Luego de que el presidente Javier Milei la señalara como la estratega fundamental detrás del histórico triunfo legal de la Argentina por el caso YPF, la secretaria de Legal y Técnica de la Nación, María Ibarzabal de Murphy, rompió el silencio.
Lejos de atribuirse el mérito en soledad, la funcionaria destacó la labor conjunta de distintas áreas del Estado frente a una sentencia multimillonaria que amenazaba las finanzas del país. “Esto es un trabajo grupal, hay un gran equipo atrás, empezando por la Procuración del Tesoro, el soporte de Cancillería, y obviamente el ministro de Economía”, remarcó al analizar el revés judicial propinado al fondo Burford Capital.
La abogada cercana a Santiago Caputo detalló cómo se articuló la defensa y la postura que adoptó la Casa Rosada frente a las presiones y exigencias de la jueza de primera instancia, Loretta Preska.
“Trabajamos mano a mano y codo a codo durante estos dos años para enfrentar este fallo que actuaba como una espada de Damocles sobre el crecimiento de YPF y de la economía argentina. La decisión estratégica de no entrar en desacato es de este Gobierno, de seguir tratando de cumplir frente al juzgado de Preska”, explicó, al tiempo que aseguró que, si bien “el resultado a veces acompaña y a veces no”, la clave estuvo en que “el trabajo fue muy profesional”.
Uno de los pilares de la victoria en los tribunales neoyorquinos fue el respaldo diplomático internacional, un factor que la secretaria subrayó con contundencia al momento de repasar la estrategia geopolítica.
“Valoro la decisión del Presidente de defender al país con uñas y dientes, seguir cumpliendo pese al proceso de discovery muy agresivo, para mostrar que somos un país serio.

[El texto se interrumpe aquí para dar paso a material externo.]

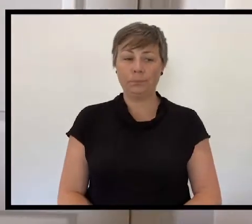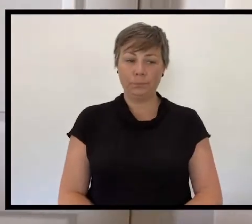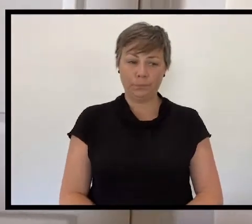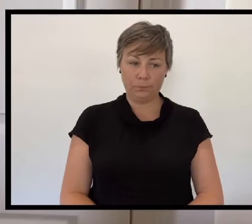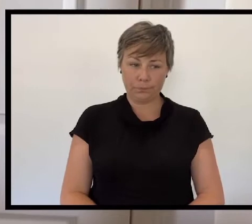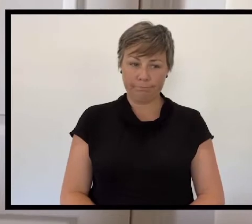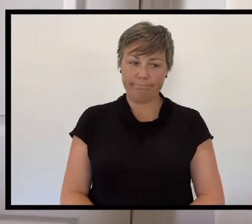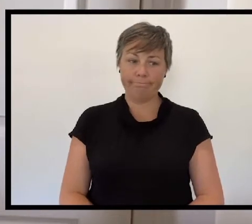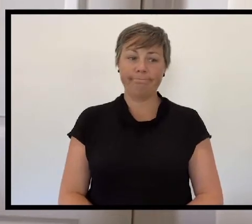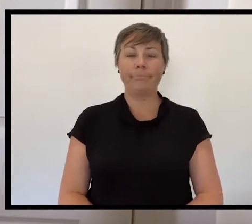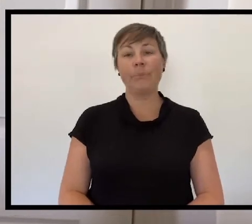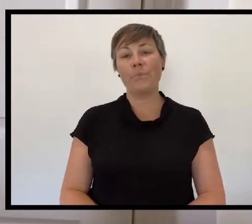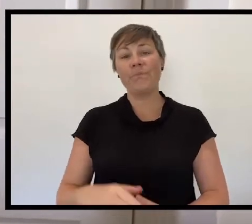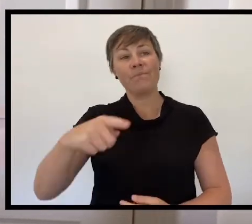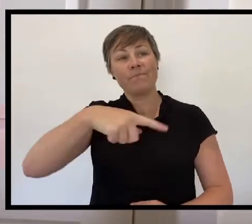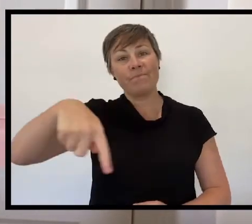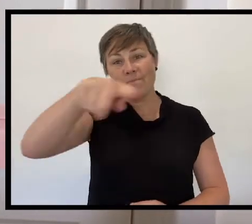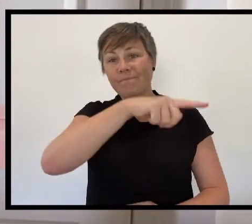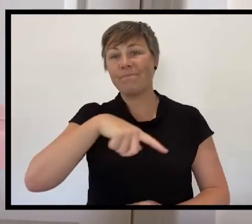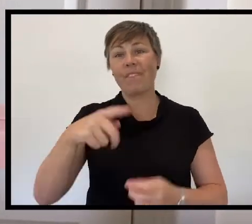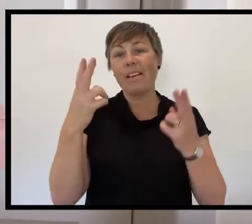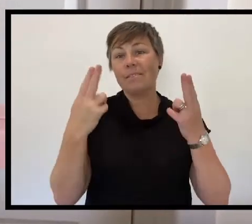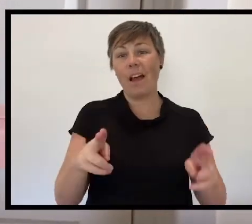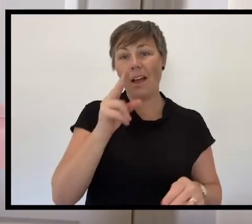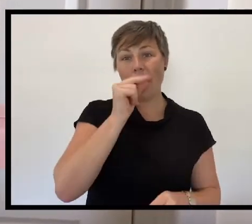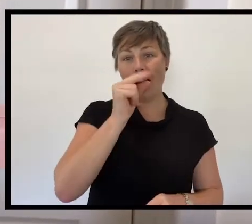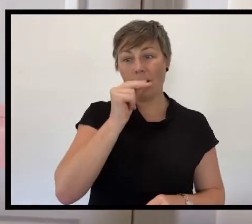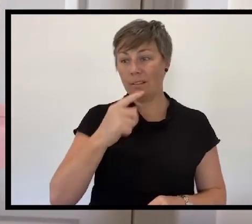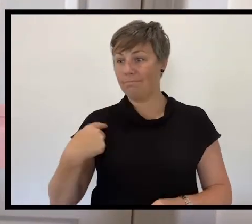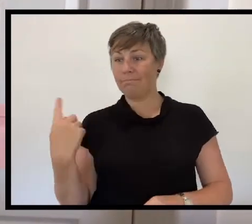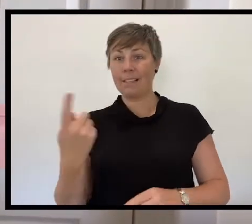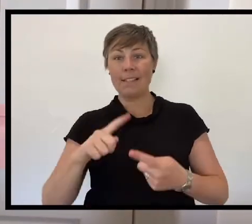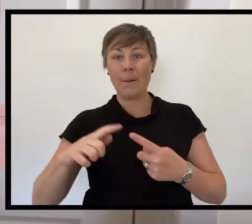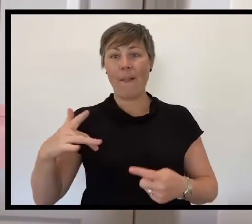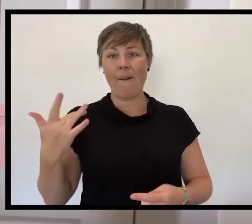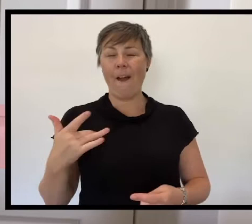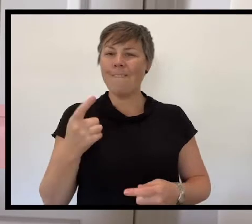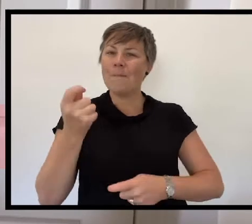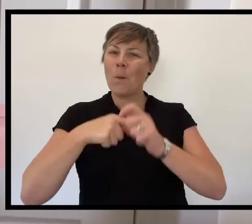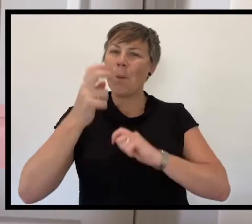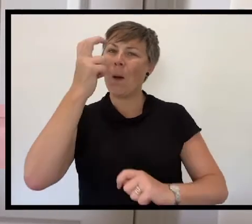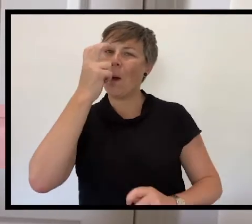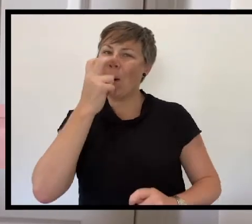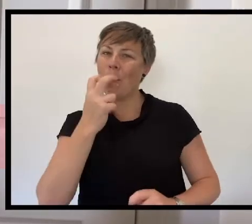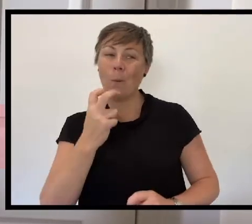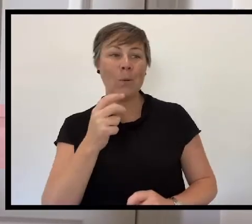They shall grow not old as we that are left grow old age shall not weary them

La política exterior ayudó, el Gobierno de Estados Unidos y otros 12 países han apoyado como nunca antes”, ponderó.
Ante la consulta sobre la influencia real de ese acompañamiento, agregó: “¿Cuánto peso tuvo el apoyo de EEUU? Es un conjunto de cosas, pero fue importante el apoyo, también es cierto que la discusión es jurídica, pero el apoyo reiterado de ellos y de otros países como Francia e Italia también le dan volumen al argumento”.

De cara al futuro, Ibarzabal de Murphy fue cauta respecto a los próximos movimientos de la contraparte, aunque se mostró muy optimista frente a las nuevas probabilidades matemáticas del litigio.
“Burford puede presentar un pedido de revisión del fallo por parte de todos los jueces que integren la cámara o pueden ir a la Corte, yo creo que así como las chances de lograr el fallo que se logró eran del 15%, ahora esa probabilidad pasa para el otro lado, pero nosotros elegimos seguir trabajando con mucho profesionalismo y discreción”, advirtió sobre las instancias de apelación que aún le quedan al fondo buitre.
En cuanto a la solidez de la posición nacional ante una eventual llegada del caso a la Corte Suprema de los Estados Unidos, la funcionaria confió en la naturaleza técnica de la resolución dictada por la Cámara de Apelaciones.
“El principal argumento es que se interpretó mal el derecho argentino, por eso creemos que la Corte no se va a meter en eso, pero son todas conjeturas, hay que seguir transitando el proceso. Pero definitivamente esto marca la cancha”, sentenció, dejando en claro que el tribunal de alzada sentó un precedente que debilita fuertemente las aspiraciones de los demandantes.
Finalmente, la secretaria de Legal y Técnica reveló la intimidad de los festejos en el seno del Gobierno al conocerse la sorpresiva noticia que le ahorró a la Argentina una condena de más de 18.000 millones de dólares.
“Hoy es un día de gran festejo”, reconoció, y relató el minuto a minuto del desenlace en los despachos oficiales: “Hubo brindis en Casa Rosada. Antes, al momento de enterarnos de que esto era verdad, lo único que queríamos era leer y releer la sentencia. Nos avisaron los abogados americanos al instante que salió el fallo y la Procuración me llamó urgente”.